◆ PROBLEM A:
Edit the source listing from the line with "Brochure 2026" through the end of the listing, replacing "Allergènes" with "Ingrédients" and keeping everything else the same. Leave the pictures out of your answer.

◆ GIVEN PASSAGE:
# Is it possible to connect a 3.5mm cable to my car's stereo?



## joeykeys (Sep 6, 2012)

I have a renault scenic and it's the 2006-2009 model but I doubt that makes a difference. So could I connect this type of cable to my cars stereo so I can play music from any device with a 3.5mm jack?

Thank you


----------



## Basementgeek (Feb 7, 2005)

Probably can using a wireless transmitter, if I am following you. Does the radio has 3.5mm audio in?

BG


----------



## joeykeys (Sep 6, 2012)

No it doesn't have an audio in. I have been researching on the internet and I found that if my Car's radio has an RCA input(input's, red and white) I could connect my Mp3 that way with an RCA to 3.5mm jack cable. How could I connect it so the cables aren't sticking out because the inputs would be at the back of the radio.


----------



## Basementgeek (Feb 7, 2005)

Have you a button/knob in the front of the radio that says some thing like 
"Aux In"?

BG


----------



## abusknott (Feb 12, 2005)

Radio Shack or the like have the needed connectors and cable. Two ends will have RCA jacks and the third, a panel mount 3.5 stereo jack. The easy job is getting the parts and putting them together. The hard part is installing them. Remember to place the panel jack fasteners on first, thread the cable through the hole you make in the dash, and solder the connections.


----------

Source listing
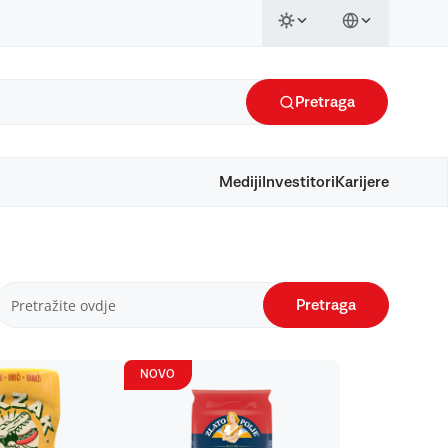
Pretraga
Mediji
Investitori
Karijere
Pretraga
NOVO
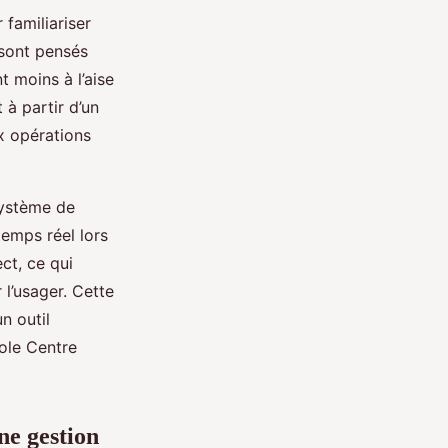
 familiariser
s sont pensés
t moins à l’aise
 à partir d’un
ux opérations
système de
temps réel lors
ct, ce qui
 l’usager. Cette
n outil
ole Centre
ne gestion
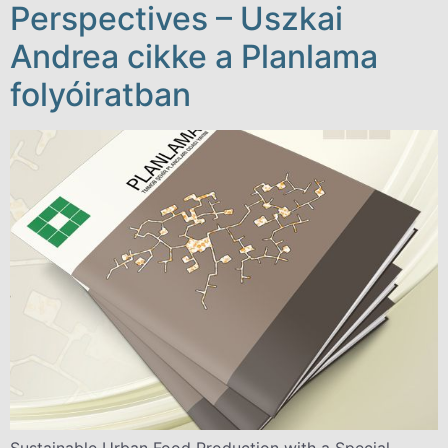
Perspectives – Uszkai
Andrea cikke a Planlama
folyóiratban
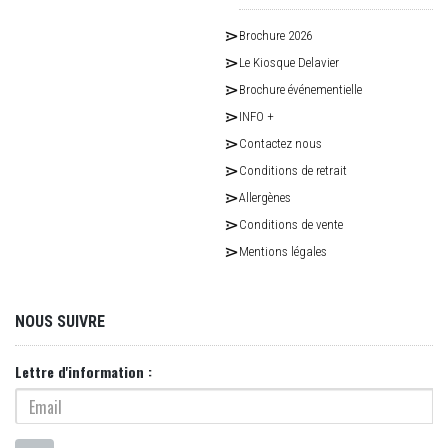
Brochure 2026
Le Kiosque Delavier
Brochure événementielle
INFO +
Contactez nous
Conditions de retrait
Allergènes
Conditions de vente
Mentions légales
NOUS SUIVRE
Lettre d'information :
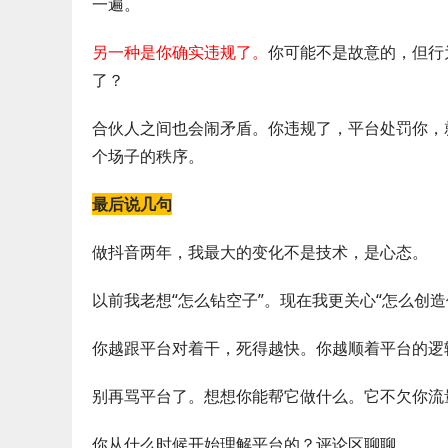
一遍。
另一种是你确实违规了。
你可能不是故意的，但行
了？
合伙人之间也会闹矛盾。你违规了，平台处罚你，
个场子的秩序。
最后说几句
做抖音两年，我最大的变化不是技术，是心态。
以前我老想“怎么钻空子”。现在我更关心“怎么创
你越跟平台对着干，死得越快。你越顺着平台的逻
别再骂平台了。想想你能帮它做什么。它不欠你流
你从什么时候开始理解平台的？评论区聊聊。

◆ PROBLEM B:
In the car stereo thread, what does abusknott say the third end of the cable setup will have?

◆ TASK RESULT A:
Brochure 2026
Le Kiosque Delavier
Brochure événementielle
INFO +
Contactez nous
Conditions de retrait
Ingrédients
Conditions de vente
Mentions légales
NOUS SUIVRE
Lettre d'information :
一遍。
另一种是你确实违规了。
你可能不是故意的，但行
了？
合伙人之间也会闹矛盾。你违规了，平台处罚你，
个场子的秩序。
最后说几句
做抖音两年，我最大的变化不是技术，是心态。
以前我老想“怎么钻空子”。现在我更关心“怎么创
你越跟平台对着干，死得越快。你越顺着平台的逻
别再骂平台了。想想你能帮它做什么。它不欠你流
你从什么时候开始理解平台的？评论区聊聊。

◆ TASK RESULT B:
A panel mount 3.5 stereo jack.